7. The method of claim 1, wherein the step of performing the code block elimination operation on the defined blocks and the loop blocks in the loop structure of the preliminarily adjusted language structure tree according to the pre-configured transformation structure identifier, the relation between the transformation structure identifier and the structure tree transformation template, and the structure tree transformation function, to obtain the language structure tree expressed in the form of SQL, comprises: the loop block cancellation is performed as follows:

8. The method of claim 6 or 7, wherein the structure tree transformation function comprises:

obtaining a structure tree and a conversion template;

pointer pTree points to the first child node below the root node;

if the current token is of the node type:

Matching token with the current type pointed to by pTree:

if not, the function returns a mismatch;

if so, continuing to circulate;

if the current token is ×/+:

taking down a token;

judging whether the pTrees are matched with the current token, if not, continuing to point to the next node by the pTrees until the pTrees are matched, and if the last pTrees are still not matched to the nodes of the hierarchy, returning to the mismatch; if the current token is:

taking down a token;

9. The method of claim 8, wherein the token refers to each element in the template being read one by one from the beginning of a line, the element including a translation structure identifier and various words, each token being divided by space, one by one, further comprising:

Judging whether the current token is three hierarchical conversion structure identifiers of = >/- >/+:

if it is an identifier of = >/- >: and calling the template transfer function to carry out recursion treatment, and outputting parameters:

if it is an + > identifier, a structural tree of the identifier is inserted.

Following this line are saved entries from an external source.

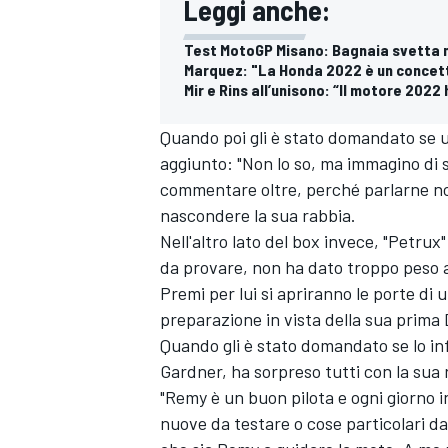
Leggi anche:
Test MotoGP Misano: Bagnaia svetta n
Marquez: "La Honda 2022 è un concet
Mir e Rins all’unisono: “Il motore 202
Quando poi gli è stato domandato se u
aggiunto: "Non lo so, ma immagino di s
commentare oltre, perché parlarne no
nascondere la sua rabbia.
Nell'altro lato del box invece, "Petrux
da provare, non ha dato troppo peso a
Premi per lui si apriranno le porte di
preparazione in vista della sua prima 
Quando gli è stato domandato se lo inf
ENDURANCE/GT
Gardner, ha sorpreso tutti con la sua 
"Remy è un buon pilota e ogni giorno i
nuove da testare o cose particolari da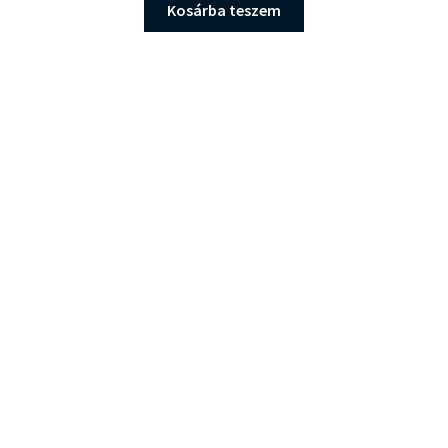
was:
is:
Kosárba teszem
21.990 Ft.
17.880 Ft.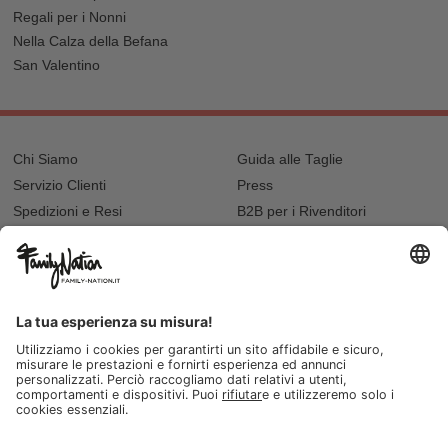
Regali per i Nonni
Nella Calza della Befana
San Valentino
Chi Siamo
Guida alle Taglie
Servizio Clienti
Press
Spedizioni e Resi
B2B per i Rivenditori
Privacy
Cookie Policy
Recupero password?
Lavora con noi
Lista regalo e nascita
I nostri negozi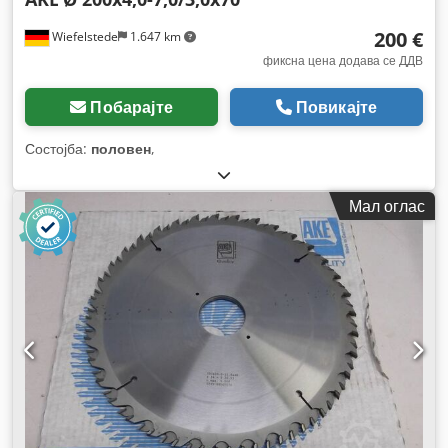
200 €
Wiefelstede
1.647 km
фиксна цена додава се ДДВ
Побарајте
Повикајте
Состојба:
половен
,
Мал оглас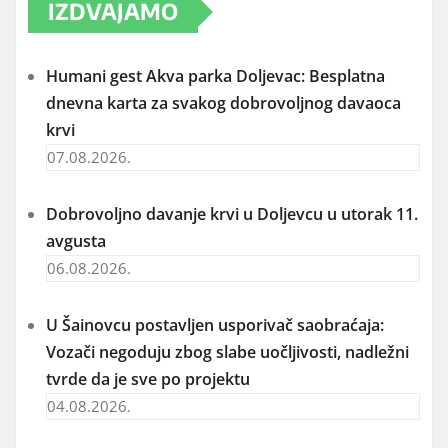
IZDVAJAMO
Humani gest Akva parka Doljevac: Besplatna
dnevna karta za svakog dobrovoljnog davaoca
krvi
07.08.2026.
Dobrovoljno davanje krvi u Doljevcu u utorak 11.
avgusta
06.08.2026.
U Šainovcu postavljen usporivač saobraćaja:
Vozači negoduju zbog slabe uočljivosti, nadležni
tvrde da je sve po projektu
04.08.2026.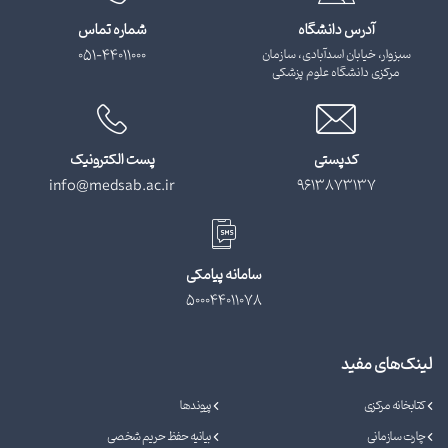
آدرس دانشگاه
شماره تماس
سبزوار، خیابان اسدآبادی، سازمان
051-44011000
مرکزی دانشگاه علوم پزشکی
کدپستی
پست الکترونیک
info@medsab.ac.ir
9613873137
سامانه پیامکی
500044011078
لینک‌های مفید
کتابخانه مرکزی
پیوندها
چارت سازمانی
بیانیه حفظ حریم شخصی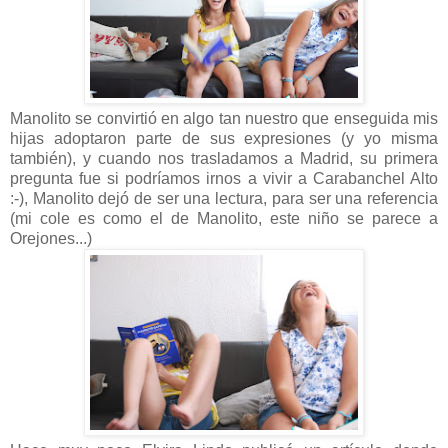
Manolito se convirtió en algo tan nuestro que enseguida mis
hijas adoptaron parte de sus expresiones (y yo misma
también), y cuando nos trasladamos a Madrid, su primera
pregunta fue si podríamos irnos a vivir a Carabanchel Alto
:-), Manolito dejó de ser una lectura, para ser una referencia
(mi cole es como el de Manolito, este niño se parece a
Orejones...)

10. The method of claim 9, wherein the token refers to each element in the template being read one by one from the beginning of a line, the element including a translation structure identifier and various words, each token being divided by space, one by one, further comprising:

if the start character of the current token is left bracket "(":

11. The method of claim 1, wherein the original database is an OLTP database and the target database is an OLAP database.

12. A database process language migration apparatus, comprising:

13. A computer device comprising a memory, a processor and a computer program stored on the memory and executable on the processor, characterized in that the processor implements the method of any of claims 1 to 11 when executing the computer program.

14. A computer readable storage medium, characterized in that the computer readable storage medium stores a computer program which, when executed by a processor, implements the method of any of claims 1 to 11.

15. A computer program product, characterized in that the computer program product comprises a computer program which, when executed by a processor, implements the method of any of claims 1 to 11.